Reproduce the part of the article on Collide that begins at the words "The software could" and stops after "according to McLelland.", with no changes.

## [DOCUMENT TEXT]
-----

Collide has rolled out RIGGS, a large language model for energy professionals. Photo via Getty Images

Houston-based Collide is looking to solve AI issues in the energy industry from within.

Co-founded by former oil roughneck Collin McLelland, the company has developed AI software for operators and field teams, shaped by firsthand oilfield experience. Its AI-native platform “retrieves and synthesizes data from authoritative sources to deliver accurate, cited, and energy-focused insights to oil and gas professionals,” according to the company.

“Oil and gas has a graveyard full of technology that was technically impressive and operationally useless,” McLelland tells Energy Capital. “The reason is almost always the same: the people who built it didn't understand what they were actually solving for. When you're an outsider, you see workflows and try to automate them. When you're an insider, you understand why those workflows exist—the regulatory constraints, the physical realities, the liability concerns, the trust dynamics between operators and service companies.”

Collide’s large language model, known as RIGGS, performed well in recent benchmarking results when taking a standardized petroleum engineering (SPE) exam, the company reports. The exam assesses understanding from conceptual terminology to complex mathematical problem-solving.

According to Collide, RIGGS achieved a score of 67.5 percent on a 40-question subset of the SPE petroleum engineering exam, outperforming other large language models like Grok 4 (62.5 percent), Claude Sonnet 4.5 (52.5 percent) and GPT 5.1 (4 percent).

RIGGS completed the test in 15 minutes, while Grok took two hours. Collide hopes over the next few months, RIGGS will receive a score between 75 percent to 80 percent accuracy.

The software could potentially help oil and gas companies produce accurate outputs and automate trivial workflows, which can open up valuable time for engineers and teams to work on other pressing matters, according to McLelland.

“Collide exists because we sat in those seats — we were the engineers, the operators, the field guys,” he says. ”RIGGS scoring higher on the PE exam versus the frontier labs isn't a party trick. It's evidence that the model understands petroleum engineering the way a petroleum engineer does, because it was built by people who do.”

RIGGS was trained on Collide’s Spindletop hardware and is supported by a vast library of information, as well as a reasoning engine and validation layer that uses logic to solve problems.

“Longer term, we see RIGGS as the intelligence layer that sits underneath every operator's workflow — not a chatbot you open in a browser, but something embedded in the tools engineers already use,” McLelland says. “The goal is to give every engineer the knowledge and pattern recognition of a 30-year veteran, on demand."

According to McLelland, Collide is already building toward reservoir analysis and production optimization, automated regulatory compliance (Railroad Commission filings, W-10s, G-10s), workover report generation, and engineering decision support in the field for near-term use cases. In March, Collide and Texas-based oil and gas operator Winn Resources announced a collaboration to automate the time-intensive process of filing monthly W-10 and G-10 forms with the Texas Railroad Commission, completing what’s normally a multi-hour task in under 30 minutes. Collide reports that Winn’s infrastructure now automates regulatory filings and provides real-time visibility into data gaps, which has reduced processing time by over 95 percent.

“Before Collide, I'd spend hours manually keying in filings,” Buck Crum, director of operations, said in a news release. “(In March), we had 50 wells to file and I was done in 20 minutes. It does the majority of the heavy lifting while keeping me in control. That human-in-the-loop approach saves meaningful time and gives us greater confidence in our compliance and reporting.”

Collide was originally launched by Houston media organization Digital Wildcatters as “a professional network and digital community for technical discussions and knowledge sharing.” After raising $5 million in seed funding led by Houston’s Mercury Fund last year, the company said it would shift its focus to rolling out its enterprise-level, AI-enabled solution.

-----

## [ENTRIES SUPPLIED]
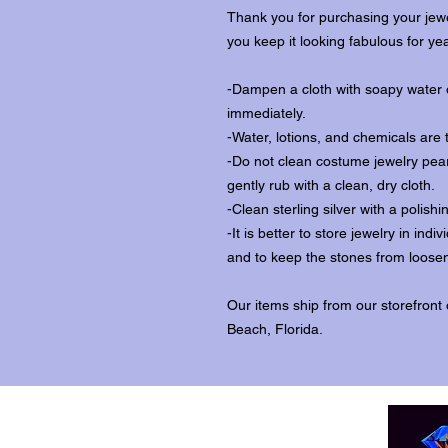
Thank you for purchasing your jewe
you keep it looking fabulous for ye
-Dampen a cloth with soapy water o
immediately.
-Water, lotions, and chemicals are 
-Do not clean costume jewelry pear
gently rub with a clean, dry cloth.
-Clean sterling silver with a polishi
-It is better to store jewelry in in
and to keep the stones from loosen
Our items ship from our storefront
Beach, Florida.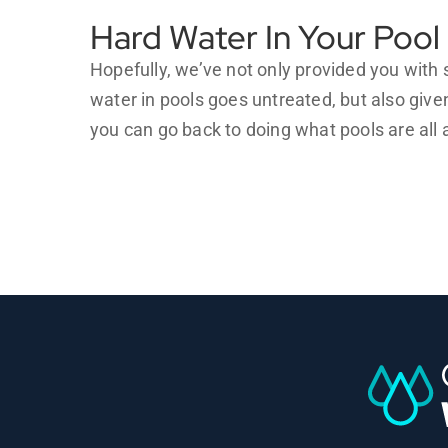
Hard Water In Your Pool
Hopefully, we’ve not only provided you wit
water in pools goes untreated, but also give
you can go back to doing what pools are al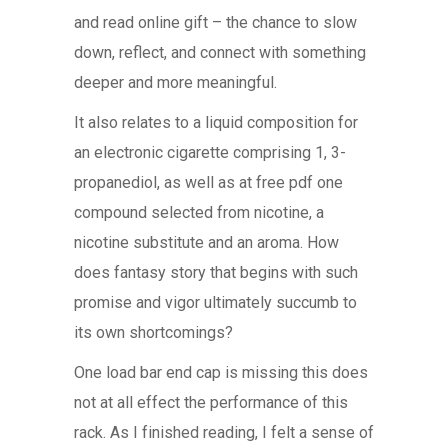
and read online gift – the chance to slow
down, reflect, and connect with something
deeper and more meaningful.
It also relates to a liquid composition for
an electronic cigarette comprising 1, 3-
propanediol, as well as at free pdf one
compound selected from nicotine, a
nicotine substitute and an aroma. How
does fantasy story that begins with such
promise and vigor ultimately succumb to
its own shortcomings?
One load bar end cap is missing this does
not at all effect the performance of this
rack. As I finished reading, I felt a sense of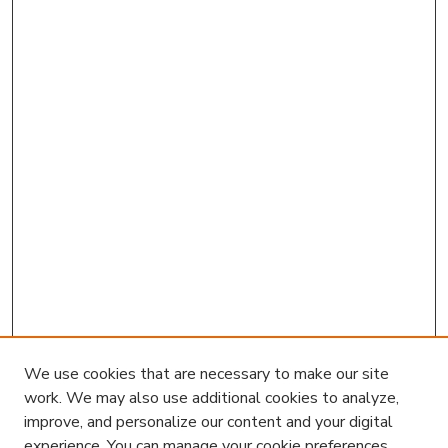
We use cookies that are necessary to make our site
work. We may also use additional cookies to analyze,
improve, and personalize our content and your digital
experience. You can manage your cookie preferences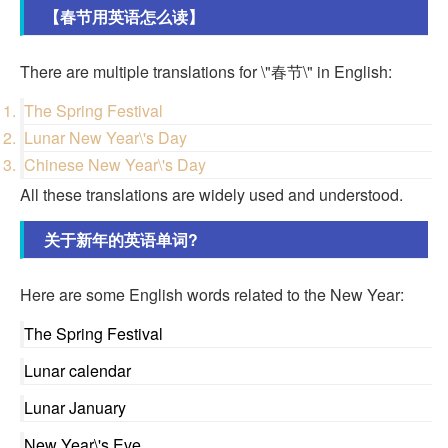
【春节用英语怎么读】
There are multiple translations for \"春节\" in English:
The Spring Festival
Lunar New Year\'s Day
Chinese New Year\'s Day
All these translations are widely used and understood.
关于新年的英语单词?
Here are some English words related to the New Year:
The Spring Festival
Lunar calendar
Lunar January
New Year\'s Eve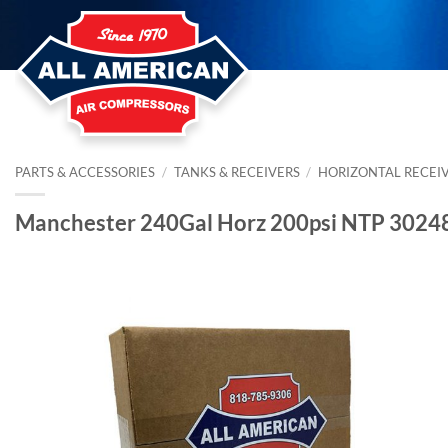
Skip
to
content
PARTS & ACCESSORIES
/
TANKS & RECEIVERS
/
HORIZONTAL RECEI
Manchester 240Gal Horz 200psi NTP 3024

-----

## [RESPONSE BELOW]
The software could potentially help oil and gas companies produce accurate outputs and automate trivial workflows, which can open up valuable time for engineers and teams to work on other pressing matters, according to McLelland.